Nope, nothing to see here, just some 10-year-old kids on fire. No big deal! If the premise of spontaneously combusting children in Kevin Wilson's awesome new novel Nothing To See Here sounds crazy, that's because it is. But what if I told you that unexplained fire children is only one of several characteristics that make this one of the more fun reading experiences I've had this year? Would that sweeten the deal? Well, it's true!
What stands out here, and why I blazed through this novel in about two days, is how clever and how engrossingly written it is. I've heard it said that Wilson is a "writer's writer," which certainly jibes with how novelist Taffy Brodesser-Akner (whose novel Fleishman Is In Trouble is also terrific) describes Wilson in her glowing NY Times review. She says she loved this "perfect" novel so much it set her back "egregiously" in writing her own. That's about the highest praise you can give a fellow scribbler!

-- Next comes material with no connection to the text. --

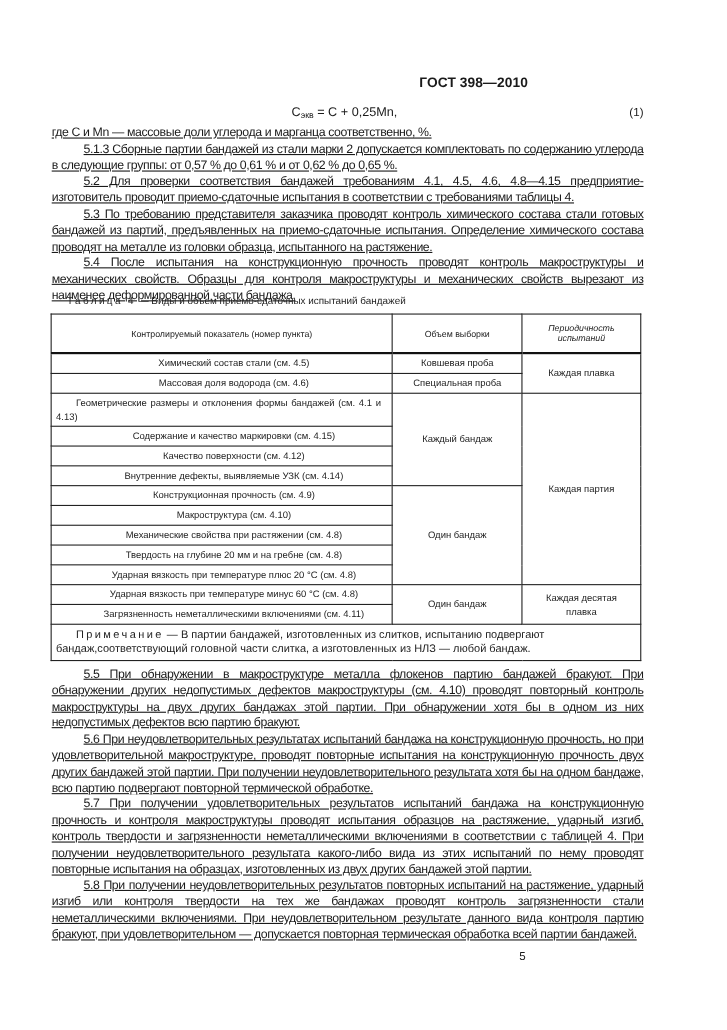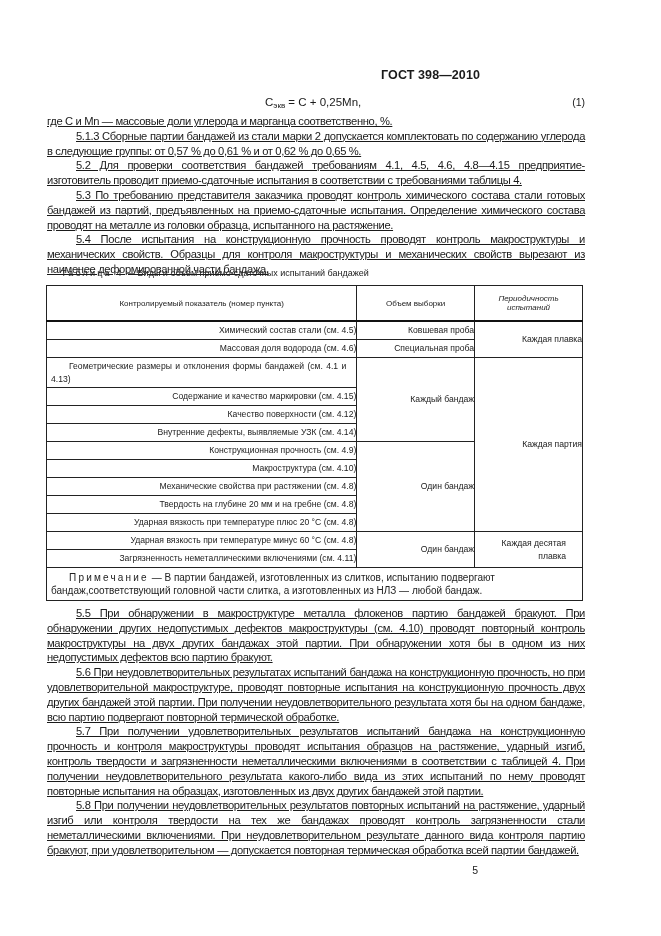"Химический состав стали (см. 4.5)" table.t4 td.ind { text-align: right -> center }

The story is about Lillian, a late-20s, down-on-her-luck woman, who takes a job as a nanny (governess?) for her friend Madison's step-children. Madison's husband is a rich and powerful U.S. Senator, who is about to be nominated for secretary of state. Madison and Lillian had been fast though unlikely friends at an exclusive high school, where Madison, as a privileged rich kid went as a matter of course, but where Lillian had to earn a scholarship. The two have remained pen pals of sorts after an unfortunate incident in which Lillian had to leave the school and go back with her "kind" at public school.
But now, Lillian, who works two jobs at grocery stores in rural Tennessee, and lives with her mother, jumps at the chance to do something different (also to reconnect with Madison), even if that something means taking on a challenge for which she is woefully ill prepared: Nannying spontaneously combusting children.
So what's Wilson up to here? Why flaming children? As Brodesser-Akner mentions in her review, it's clearly a metaphor for...something. She says she was having too much fun reading the novel to put much thought into it. My take is that the "children on fire" idea is just a way to present the children as a unique problem, and then show how rich, privileged people often just throw around money and influence to deal with their problems in ways we plebeians can't.
Privilege and wealth are certainly the undercurrent of this on-the-surface light and funny novel. Rich people have it so much easier: They have available solutions that aren't possible for everyone else, and often with methods that are less-than-ethical or scrupulous. If those problems are, say, children — specifically, children with a strange affliction that might prevent a powerful man from becoming even more powerful — well, then they're just like any other problem: They need to be dealt with. The kids' best interest is secondary to everything else. The fire thing is a good way to make this point less heavy than if the kids had a rare and very sad disease.
Anyway, so Lillian, whose charge is basically to keep the kids under lock and key, works to be the cool adult, trying to earn the kids' trust, all the while trying to minimize the effects of their affliction. They do a lot of swimming, and she reads to them, and they try to convince Carl, a buttoned-up fellow who runs the mansion, to take them on clandestine outings. But then, of course, things go awry, as they're wont to do in novels like this.
I was one of few readers, I think, who wasn't a huge fan of Wilson's previous novel, The Family Fang. And I hadn't really considered reading this new one until Wayne, the manager at RoscoeBooks, said it's the best thing he's read this year. I needed a little change of pace after 700+ pages of logging and labor organizing, and this was just thing. Really loved it!